Mit diesen deprimierenden Erkenntnissen passt der Blogeintrag so richtig schön in den verregneten Herbst. Ich glaube, ich habe seit dem Erscheinen von „Sexpanzer und Babytod“ zum ersten Mal wieder einen längeren Text über psychologische und gesellschaftliche Erkenntnisse geschrieben und muss sagen: Es macht zumindest mir immer noch Spaß. Euch vermutlich nicht so. Ich werde vermutlich im nächsten Jahr versuchen, doch noch ein weiteres Psycho-Buch zu veröffentlichen. Meine Quellensammlung beträgt mittlerweile 115 Seiten (für „Sexpanzer und Babytod“ hatte ich drei – weniger, als ich selbst in Erinnerung hatte), da müsste es doch mit dem Teufel zugehen, wenn sich da drin nicht ein oder gar zwei schöne Werke verstecken würden. Bevor ich damit aber überhaupt anfange, werde ich aber sicherlich irgendwann noch einen Blogeintrag verfassen, in dem ich einige ermutigende Erkenntnisse unserer Wissenschaft präsentiere, um diesen Eintrag hier etwas abzumildern.

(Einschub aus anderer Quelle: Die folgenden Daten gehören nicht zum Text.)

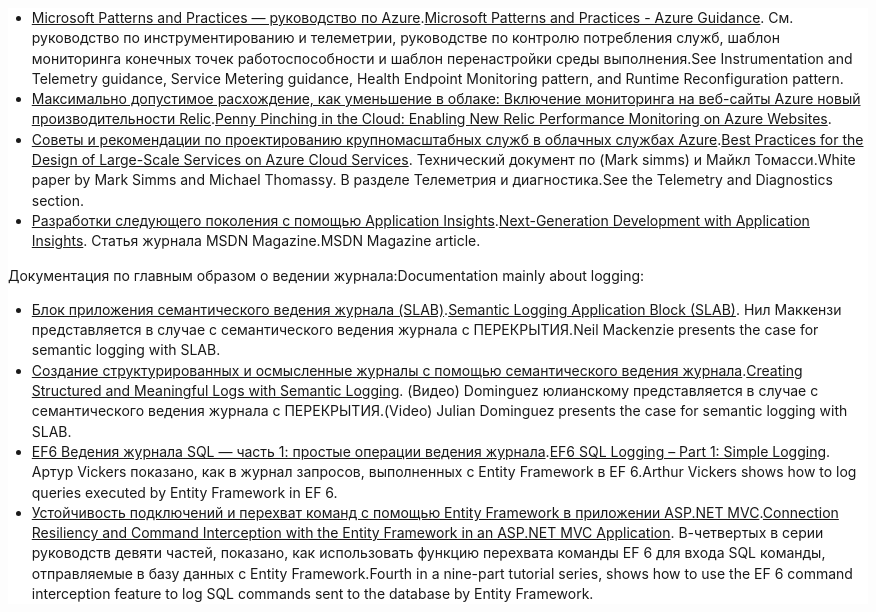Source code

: - <span data-ttu-id="d47a9-302">[Microsoft Patterns and Practices — руководство по Azure](https://msdn.microsoft.com/library/dn568099.aspx).</span><span class="sxs-lookup"><span data-stu-id="d47a9-302">[Microsoft Patterns and Practices - Azure Guidance](https://msdn.microsoft.com/library/dn568099.aspx).</span></span> <span data-ttu-id="d47a9-303">См. руководство по инструментированию и телеметрии, руководстве по контролю потребления служб, шаблон мониторинга конечных точек работоспособности и шаблон перенастройки среды выполнения.</span><span class="sxs-lookup"><span data-stu-id="d47a9-303">See Instrumentation and Telemetry guidance, Service Metering  guidance, Health Endpoint Monitoring pattern, and Runtime Reconfiguration pattern.</span></span>
- <span data-ttu-id="d47a9-304">[Максимально допустимое расхождение, как уменьшение в облаке: Включение мониторинга на веб-сайты Azure новый производительности Relic](http://www.hanselman.com/blog/PennyPinchingInTheCloudEnablingNewRelicPerformanceMonitoringOnWindowsAzureWebsites.aspx).</span><span class="sxs-lookup"><span data-stu-id="d47a9-304">[Penny Pinching in the Cloud: Enabling New Relic Performance Monitoring on Azure Websites](http://www.hanselman.com/blog/PennyPinchingInTheCloudEnablingNewRelicPerformanceMonitoringOnWindowsAzureWebsites.aspx).</span></span>
- <span data-ttu-id="d47a9-305">[Советы и рекомендации по проектированию крупномасштабных служб в облачных службах Azure](https://msdn.microsoft.com/library/windowsazure/jj717232.aspx).</span><span class="sxs-lookup"><span data-stu-id="d47a9-305">[Best Practices for the Design of Large-Scale Services on Azure Cloud Services](https://msdn.microsoft.com/library/windowsazure/jj717232.aspx).</span></span> <span data-ttu-id="d47a9-306">Технический документ по (Mark simms) и Майкл Томасси.</span><span class="sxs-lookup"><span data-stu-id="d47a9-306">White paper by Mark Simms and Michael Thomassy.</span></span> <span data-ttu-id="d47a9-307">В разделе Телеметрия и диагностика.</span><span class="sxs-lookup"><span data-stu-id="d47a9-307">See the Telemetry and Diagnostics section.</span></span>
- <span data-ttu-id="d47a9-308">[Разработки следующего поколения с помощью Application Insights](https://msdn.microsoft.com/magazine/dn683794.aspx).</span><span class="sxs-lookup"><span data-stu-id="d47a9-308">[Next-Generation Development with Application Insights](https://msdn.microsoft.com/magazine/dn683794.aspx).</span></span> <span data-ttu-id="d47a9-309">Статья журнала MSDN Magazine.</span><span class="sxs-lookup"><span data-stu-id="d47a9-309">MSDN Magazine article.</span></span>

<span data-ttu-id="d47a9-310">Документация по главным образом о ведении журнала:</span><span class="sxs-lookup"><span data-stu-id="d47a9-310">Documentation mainly about logging:</span></span>

- <span data-ttu-id="d47a9-311">[Блок приложения семантического ведения журнала (SLAB)](http://convective.wordpress.com/2013/08/12/semantic-logging-application-block-slab/).</span><span class="sxs-lookup"><span data-stu-id="d47a9-311">[Semantic Logging Application Block (SLAB)](http://convective.wordpress.com/2013/08/12/semantic-logging-application-block-slab/).</span></span> <span data-ttu-id="d47a9-312">Нил Маккензи представляется в случае с семантического ведения журнала с ПЕРЕКРЫТИЯ.</span><span class="sxs-lookup"><span data-stu-id="d47a9-312">Neil Mackenzie presents the case for semantic logging with SLAB.</span></span>
- <span data-ttu-id="d47a9-313">[Создание структурированных и осмысленные журналы с помощью семантического ведения журнала](https://channel9.msdn.com/Events/Build/2013/3-336).</span><span class="sxs-lookup"><span data-stu-id="d47a9-313">[Creating Structured and Meaningful Logs with Semantic Logging](https://channel9.msdn.com/Events/Build/2013/3-336).</span></span> <span data-ttu-id="d47a9-314">(Видео) Dominguez юлианскому представляется в случае с семантического ведения журнала с ПЕРЕКРЫТИЯ.</span><span class="sxs-lookup"><span data-stu-id="d47a9-314">(Video) Julian Dominguez presents the case for semantic logging with SLAB.</span></span>
- <span data-ttu-id="d47a9-315">[EF6 Ведения журнала SQL — часть 1: простые операции ведения журнала](http://blog.oneunicorn.com/2013/05/08/ef6-sql-logging-part-1-simple-logging/).</span><span class="sxs-lookup"><span data-stu-id="d47a9-315">[EF6 SQL Logging – Part 1: Simple Logging](http://blog.oneunicorn.com/2013/05/08/ef6-sql-logging-part-1-simple-logging/).</span></span> <span data-ttu-id="d47a9-316">Артур Vickers показано, как в журнал запросов, выполненных с Entity Framework в EF 6.</span><span class="sxs-lookup"><span data-stu-id="d47a9-316">Arthur Vickers shows how to log queries executed by Entity Framework in EF 6.</span></span>
- <span data-ttu-id="d47a9-317">[Устойчивость подключений и перехват команд с помощью Entity Framework в приложении ASP.NET MVC](../../../../mvc/overview/getting-started/getting-started-with-ef-using-mvc/connection-resiliency-and-command-interception-with-the-entity-framework-in-an-asp-net-mvc-application.md).</span><span class="sxs-lookup"><span data-stu-id="d47a9-317">[Connection Resiliency and Command Interception with the Entity Framework in an ASP.NET MVC Application](../../../../mvc/overview/getting-started/getting-started-with-ef-using-mvc/connection-resiliency-and-command-interception-with-the-entity-framework-in-an-asp-net-mvc-application.md).</span></span> <span data-ttu-id="d47a9-318">В-четвертых в серии руководств девяти частей, показано, как использовать функцию перехвата команды EF 6 для входа SQL команды, отправляемые в базу данных с Entity Framework.</span><span class="sxs-lookup"><span data-stu-id="d47a9-318">Fourth in a nine-part tutorial series, shows how to use the EF 6 command interception feature to log SQL commands sent to the database by Entity Framework.</span></span>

Ich hoffe, ich habe eure Laune nicht zu sehr heruntergezogen. Bis dann!
Mitglied
Ich weiß nicht, ob man das alles deprimierend finden muss. Ein Stück weit kann man daraus ja auch ableiten, wie man ggf selbst auftreten kann, um diesen oder jenen Effekt zu erreichen, OHNE zugleich jegliche Empathie mit über Bord zu werfen.
Was die Vergewaltigungen angeht: Ergibt durchaus Sinn, und gerade der Hinweis, dass es oft nicht die stereotypen Untervögelten sind, die nie eine abkriegen würden, passt ja dazu, dass Vergewaltigungen oft in Beziehungen oder wenigstens durch bereits bekannte Menschen geschehen, nicht durch den komischen Fremden im Park (den es natürlich auch gibt). Wobei für den Begriff "Vergewaltigung" mE gerade in diesen Situationen die Trennschärfe nicht immer ausreicht.